--- EXCERPT ---

Plagiarism and copyright violation is rampant on the Internet, but often it's because the person copying the photo or text doesn't realize that they are breaking the law. Have you ever used one of these excuses to explain why you're copying content that someone else created?

I believe in putting free information on my Web site for my clients to read.

This is an admirable sentiment. In fact, most people who write Web pages believe in making information freely available.

But, freely available doesn't mean free to copy. In fact, unless you received permission to re-post the content, it is protected by copyright. This is whether it's on the Web or anywhere else. Web pages are not automatically public domain.

My interns (employees, contractors, etc) did it last summer.

It's unfortunate that your interns placed copyrighted content on your Web site. But it was placed there without permission, so you should take it down.

I paid somebody to write this for me.

Well, they didn't write it. It's a very popular strategy by less scrupulous or ignorant people to take content that isn't theirs and claim that it is. The fact that you paid someone for the content is something you'll need to take up with that contractor or employee. It might even be justification for a fraud investigation.

But unless you paid the copyright holder to reprint the content, you'll need to remove it.

I didn't publish your entire article, only the parts I liked.

This is a tricky one. If you're only using a small portion of the content, then this could be argued as fair use. But two important things to remember about claiming fair use:

  1. Web pages are short. If you've taken a substantial part of the article, even if it's not all of it, that isn't fair use. A good rule of thumb is 1-2 sentences quoted from a Web page would be fair use - 3 out of 4 paragraphs would not be.
  2. You are admitting guilt. By claiming fair use, you are admitting that you took the content. If you are sued and the judge feels it isn't fair use, you've lost because you admitted infringing.

My Webmaster's mother is dying, and he's too upset to deal with this right now.

Wow, that's too bad. I'm sorry to hear that.

Of course, the content is still stolen, but maybe the jurors at your trial won't be too upset because they couldn't get out of jury duty with the same excuse, and so won't hold it against you.

---

• _WORK REQUIRED_
Answer these from the text on copyright excuses:
1. Does the text say Web pages are automatically public domain?
2. What rule of thumb does it give for fair use when quoting a Web page?
3. What does claiming fair use amount to admitting?

--- SOURCE DATA ---

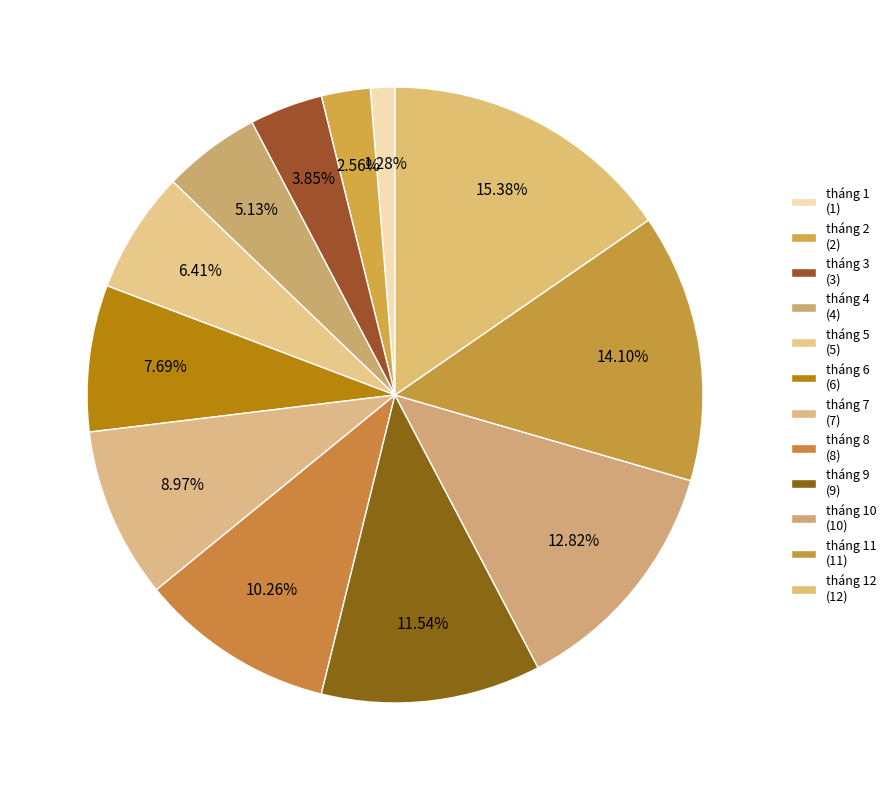

Which category has the smallest portion of the pie?

tháng 1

---

• _EXERCISE OUTPUT_
1. No. Web pages are not automatically public domain.
2. Quoting 1-2 sentences from a Web page would be fair use, but quoting 3 out of 4 paragraphs would not.
3. That you took the content.